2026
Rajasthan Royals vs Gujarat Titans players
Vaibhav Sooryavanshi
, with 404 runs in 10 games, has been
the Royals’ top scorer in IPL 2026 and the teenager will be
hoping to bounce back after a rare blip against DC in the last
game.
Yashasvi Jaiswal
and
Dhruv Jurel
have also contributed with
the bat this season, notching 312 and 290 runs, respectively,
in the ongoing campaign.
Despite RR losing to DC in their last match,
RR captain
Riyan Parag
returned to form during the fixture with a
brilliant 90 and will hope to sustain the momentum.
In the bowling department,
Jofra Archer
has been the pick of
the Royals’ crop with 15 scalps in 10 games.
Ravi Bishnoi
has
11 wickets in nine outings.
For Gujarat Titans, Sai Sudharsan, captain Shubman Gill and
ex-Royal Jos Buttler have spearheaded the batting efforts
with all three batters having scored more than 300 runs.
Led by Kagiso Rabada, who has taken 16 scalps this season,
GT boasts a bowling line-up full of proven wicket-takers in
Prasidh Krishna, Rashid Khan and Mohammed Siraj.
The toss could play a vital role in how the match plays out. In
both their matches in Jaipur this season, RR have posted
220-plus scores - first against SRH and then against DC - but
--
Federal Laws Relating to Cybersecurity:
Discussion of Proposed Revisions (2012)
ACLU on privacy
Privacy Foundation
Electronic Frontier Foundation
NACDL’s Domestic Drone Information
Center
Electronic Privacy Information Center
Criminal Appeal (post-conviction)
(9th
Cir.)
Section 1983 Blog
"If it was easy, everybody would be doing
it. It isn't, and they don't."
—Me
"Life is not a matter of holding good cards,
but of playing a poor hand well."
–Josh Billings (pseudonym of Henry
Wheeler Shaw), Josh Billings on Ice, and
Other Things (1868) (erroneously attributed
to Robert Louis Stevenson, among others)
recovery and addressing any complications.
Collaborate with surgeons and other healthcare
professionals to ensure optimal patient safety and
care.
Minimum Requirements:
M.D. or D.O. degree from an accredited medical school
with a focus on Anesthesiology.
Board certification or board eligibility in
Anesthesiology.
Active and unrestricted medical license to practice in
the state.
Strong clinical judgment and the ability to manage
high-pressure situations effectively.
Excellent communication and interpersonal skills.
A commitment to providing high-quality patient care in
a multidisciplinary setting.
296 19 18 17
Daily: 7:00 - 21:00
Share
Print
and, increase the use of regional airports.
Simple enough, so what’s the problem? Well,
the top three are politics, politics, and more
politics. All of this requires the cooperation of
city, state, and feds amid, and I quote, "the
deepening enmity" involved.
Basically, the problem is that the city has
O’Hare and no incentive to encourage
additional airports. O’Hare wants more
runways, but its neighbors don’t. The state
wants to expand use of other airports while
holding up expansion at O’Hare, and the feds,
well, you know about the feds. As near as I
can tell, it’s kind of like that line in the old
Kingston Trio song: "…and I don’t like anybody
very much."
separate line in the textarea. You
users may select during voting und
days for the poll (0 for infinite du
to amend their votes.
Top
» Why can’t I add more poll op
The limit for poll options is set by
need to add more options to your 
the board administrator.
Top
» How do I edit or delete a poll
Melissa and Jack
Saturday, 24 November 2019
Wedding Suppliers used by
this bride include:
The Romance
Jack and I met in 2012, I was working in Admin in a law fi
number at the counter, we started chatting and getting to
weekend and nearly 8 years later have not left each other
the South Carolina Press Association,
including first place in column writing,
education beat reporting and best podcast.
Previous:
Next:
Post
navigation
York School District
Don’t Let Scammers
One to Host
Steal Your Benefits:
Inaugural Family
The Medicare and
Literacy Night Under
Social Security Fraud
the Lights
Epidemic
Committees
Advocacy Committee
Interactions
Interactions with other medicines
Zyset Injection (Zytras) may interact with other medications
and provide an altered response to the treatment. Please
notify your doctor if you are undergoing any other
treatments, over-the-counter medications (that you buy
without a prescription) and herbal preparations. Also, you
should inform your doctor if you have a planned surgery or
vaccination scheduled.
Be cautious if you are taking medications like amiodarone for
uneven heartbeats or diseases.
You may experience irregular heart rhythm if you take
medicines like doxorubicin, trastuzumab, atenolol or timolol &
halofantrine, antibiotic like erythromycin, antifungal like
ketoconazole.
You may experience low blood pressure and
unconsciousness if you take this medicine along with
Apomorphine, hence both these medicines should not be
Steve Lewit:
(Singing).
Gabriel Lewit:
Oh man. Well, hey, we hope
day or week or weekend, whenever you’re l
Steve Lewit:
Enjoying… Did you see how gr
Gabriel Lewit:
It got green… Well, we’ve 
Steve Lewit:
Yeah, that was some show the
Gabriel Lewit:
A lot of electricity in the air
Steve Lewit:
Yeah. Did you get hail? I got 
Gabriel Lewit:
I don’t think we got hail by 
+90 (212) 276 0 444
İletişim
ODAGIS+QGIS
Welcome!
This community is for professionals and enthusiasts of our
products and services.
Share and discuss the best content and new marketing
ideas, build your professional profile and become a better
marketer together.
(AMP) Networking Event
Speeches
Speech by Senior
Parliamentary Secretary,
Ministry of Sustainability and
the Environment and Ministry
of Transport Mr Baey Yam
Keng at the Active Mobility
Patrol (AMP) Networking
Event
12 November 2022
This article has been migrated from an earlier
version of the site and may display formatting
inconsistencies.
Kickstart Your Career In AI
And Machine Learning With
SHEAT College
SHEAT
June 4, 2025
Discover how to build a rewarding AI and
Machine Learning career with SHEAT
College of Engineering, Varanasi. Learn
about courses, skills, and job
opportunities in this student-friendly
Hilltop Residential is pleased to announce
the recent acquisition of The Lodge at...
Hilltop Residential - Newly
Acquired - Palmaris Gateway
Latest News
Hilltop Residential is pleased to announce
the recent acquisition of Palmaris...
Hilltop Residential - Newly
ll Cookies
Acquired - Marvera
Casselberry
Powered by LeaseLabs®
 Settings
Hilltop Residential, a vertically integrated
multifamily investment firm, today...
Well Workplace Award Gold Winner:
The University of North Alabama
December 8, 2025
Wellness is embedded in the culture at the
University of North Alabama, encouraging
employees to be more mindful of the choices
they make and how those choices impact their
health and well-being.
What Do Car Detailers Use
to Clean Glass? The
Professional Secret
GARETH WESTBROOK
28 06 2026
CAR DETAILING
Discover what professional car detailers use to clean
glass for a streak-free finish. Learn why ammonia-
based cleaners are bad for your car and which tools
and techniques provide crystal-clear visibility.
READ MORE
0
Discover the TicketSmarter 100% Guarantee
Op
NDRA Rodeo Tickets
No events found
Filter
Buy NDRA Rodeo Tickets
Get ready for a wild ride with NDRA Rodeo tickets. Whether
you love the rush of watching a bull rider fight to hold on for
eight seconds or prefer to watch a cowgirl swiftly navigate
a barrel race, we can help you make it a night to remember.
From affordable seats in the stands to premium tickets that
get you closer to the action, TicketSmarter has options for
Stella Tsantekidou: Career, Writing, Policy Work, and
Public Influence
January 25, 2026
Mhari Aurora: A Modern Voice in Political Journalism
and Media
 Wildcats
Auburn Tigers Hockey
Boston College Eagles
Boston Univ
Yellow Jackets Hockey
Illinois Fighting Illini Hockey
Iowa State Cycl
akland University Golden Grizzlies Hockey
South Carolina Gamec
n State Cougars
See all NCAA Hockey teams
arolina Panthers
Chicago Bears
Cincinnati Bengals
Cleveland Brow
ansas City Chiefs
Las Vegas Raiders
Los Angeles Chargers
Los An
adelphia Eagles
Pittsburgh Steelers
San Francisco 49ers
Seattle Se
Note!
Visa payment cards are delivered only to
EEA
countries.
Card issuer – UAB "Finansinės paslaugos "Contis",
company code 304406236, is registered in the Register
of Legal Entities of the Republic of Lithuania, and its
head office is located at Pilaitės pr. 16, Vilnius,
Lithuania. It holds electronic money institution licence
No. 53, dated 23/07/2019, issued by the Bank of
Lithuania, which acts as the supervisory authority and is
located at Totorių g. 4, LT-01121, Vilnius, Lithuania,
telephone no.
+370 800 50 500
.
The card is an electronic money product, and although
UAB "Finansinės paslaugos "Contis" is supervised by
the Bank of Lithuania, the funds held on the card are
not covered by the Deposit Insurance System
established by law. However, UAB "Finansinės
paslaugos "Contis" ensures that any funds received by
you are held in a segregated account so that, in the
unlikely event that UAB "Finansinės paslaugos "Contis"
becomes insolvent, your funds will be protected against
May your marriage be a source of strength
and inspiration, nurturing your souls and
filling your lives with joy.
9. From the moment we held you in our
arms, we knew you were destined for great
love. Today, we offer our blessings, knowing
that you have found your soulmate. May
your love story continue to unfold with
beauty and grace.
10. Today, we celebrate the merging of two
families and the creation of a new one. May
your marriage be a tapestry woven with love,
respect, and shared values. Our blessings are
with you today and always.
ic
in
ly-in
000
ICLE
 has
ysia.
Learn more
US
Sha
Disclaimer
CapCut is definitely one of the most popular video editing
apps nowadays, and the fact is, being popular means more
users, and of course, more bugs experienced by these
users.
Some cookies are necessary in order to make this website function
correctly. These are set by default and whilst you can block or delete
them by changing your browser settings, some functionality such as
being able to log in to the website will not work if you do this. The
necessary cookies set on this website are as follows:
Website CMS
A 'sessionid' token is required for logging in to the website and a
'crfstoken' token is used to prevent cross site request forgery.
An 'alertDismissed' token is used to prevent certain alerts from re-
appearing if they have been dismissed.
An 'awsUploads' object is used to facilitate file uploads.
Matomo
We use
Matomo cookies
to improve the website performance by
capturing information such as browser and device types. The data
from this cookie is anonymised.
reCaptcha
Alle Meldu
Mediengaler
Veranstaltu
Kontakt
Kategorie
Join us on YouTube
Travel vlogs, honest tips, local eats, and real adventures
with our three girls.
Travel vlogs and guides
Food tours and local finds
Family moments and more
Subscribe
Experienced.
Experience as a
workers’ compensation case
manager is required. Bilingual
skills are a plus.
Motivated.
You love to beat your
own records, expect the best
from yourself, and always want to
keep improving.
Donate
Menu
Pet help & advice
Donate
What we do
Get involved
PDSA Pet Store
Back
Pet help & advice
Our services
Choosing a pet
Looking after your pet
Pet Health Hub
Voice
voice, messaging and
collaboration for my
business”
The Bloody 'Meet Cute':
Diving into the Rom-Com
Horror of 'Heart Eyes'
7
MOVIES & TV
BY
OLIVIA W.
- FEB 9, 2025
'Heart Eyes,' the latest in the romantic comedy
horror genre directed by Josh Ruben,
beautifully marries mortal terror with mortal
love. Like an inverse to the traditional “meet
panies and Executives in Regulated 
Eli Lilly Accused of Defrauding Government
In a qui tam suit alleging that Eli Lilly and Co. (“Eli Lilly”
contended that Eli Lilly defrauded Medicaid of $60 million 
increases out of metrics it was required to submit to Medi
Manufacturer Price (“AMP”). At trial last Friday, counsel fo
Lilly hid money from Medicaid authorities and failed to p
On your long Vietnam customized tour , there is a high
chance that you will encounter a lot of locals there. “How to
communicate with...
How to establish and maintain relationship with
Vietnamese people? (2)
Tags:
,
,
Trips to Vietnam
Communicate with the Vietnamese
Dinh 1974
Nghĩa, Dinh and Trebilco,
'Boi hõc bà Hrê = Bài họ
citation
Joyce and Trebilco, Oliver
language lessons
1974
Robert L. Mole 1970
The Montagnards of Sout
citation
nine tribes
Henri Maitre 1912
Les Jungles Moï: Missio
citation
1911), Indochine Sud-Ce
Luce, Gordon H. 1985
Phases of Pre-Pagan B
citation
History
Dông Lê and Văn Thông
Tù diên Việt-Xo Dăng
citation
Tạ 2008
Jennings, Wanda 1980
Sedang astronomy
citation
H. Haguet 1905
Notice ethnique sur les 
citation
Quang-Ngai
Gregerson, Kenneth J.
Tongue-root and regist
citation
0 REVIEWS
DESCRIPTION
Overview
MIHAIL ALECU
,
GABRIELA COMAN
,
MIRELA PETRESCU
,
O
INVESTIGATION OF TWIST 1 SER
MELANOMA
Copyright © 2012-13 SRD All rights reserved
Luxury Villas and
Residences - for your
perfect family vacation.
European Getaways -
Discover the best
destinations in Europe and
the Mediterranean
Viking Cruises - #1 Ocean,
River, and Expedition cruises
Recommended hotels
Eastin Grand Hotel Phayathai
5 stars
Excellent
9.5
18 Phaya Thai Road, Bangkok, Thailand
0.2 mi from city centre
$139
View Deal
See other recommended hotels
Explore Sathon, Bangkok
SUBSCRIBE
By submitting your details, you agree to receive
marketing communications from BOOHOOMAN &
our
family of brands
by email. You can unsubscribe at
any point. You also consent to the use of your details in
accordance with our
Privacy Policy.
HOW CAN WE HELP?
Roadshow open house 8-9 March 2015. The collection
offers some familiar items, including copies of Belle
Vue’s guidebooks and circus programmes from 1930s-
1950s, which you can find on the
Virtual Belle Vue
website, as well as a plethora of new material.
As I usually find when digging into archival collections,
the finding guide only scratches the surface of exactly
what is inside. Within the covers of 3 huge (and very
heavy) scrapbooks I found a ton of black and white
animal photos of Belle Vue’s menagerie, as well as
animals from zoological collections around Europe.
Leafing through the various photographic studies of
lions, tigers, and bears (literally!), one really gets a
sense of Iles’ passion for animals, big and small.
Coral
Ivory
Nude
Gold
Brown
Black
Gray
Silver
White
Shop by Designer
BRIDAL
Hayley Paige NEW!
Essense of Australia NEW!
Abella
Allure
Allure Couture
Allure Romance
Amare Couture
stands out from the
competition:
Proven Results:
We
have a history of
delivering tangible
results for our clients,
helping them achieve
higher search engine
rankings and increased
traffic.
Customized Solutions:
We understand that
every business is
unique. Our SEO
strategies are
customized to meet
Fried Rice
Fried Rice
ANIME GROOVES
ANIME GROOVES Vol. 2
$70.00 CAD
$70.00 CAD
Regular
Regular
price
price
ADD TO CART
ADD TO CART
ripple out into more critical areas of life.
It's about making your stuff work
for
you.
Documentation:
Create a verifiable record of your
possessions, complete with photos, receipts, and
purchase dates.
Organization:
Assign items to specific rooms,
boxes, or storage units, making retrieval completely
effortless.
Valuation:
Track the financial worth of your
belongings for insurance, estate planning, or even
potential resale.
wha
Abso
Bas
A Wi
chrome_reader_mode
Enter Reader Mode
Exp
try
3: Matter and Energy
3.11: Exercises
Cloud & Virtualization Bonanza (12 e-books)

### PROBLEM DESCRIPTION
Return each line of the material above that contains the word "medications", matching its case exactly.

### RESPONSE AREA
Zyset Injection (Zytras) may interact with other medications
treatments, over-the-counter medications (that you buy
Be cautious if you are taking medications like amiodarone for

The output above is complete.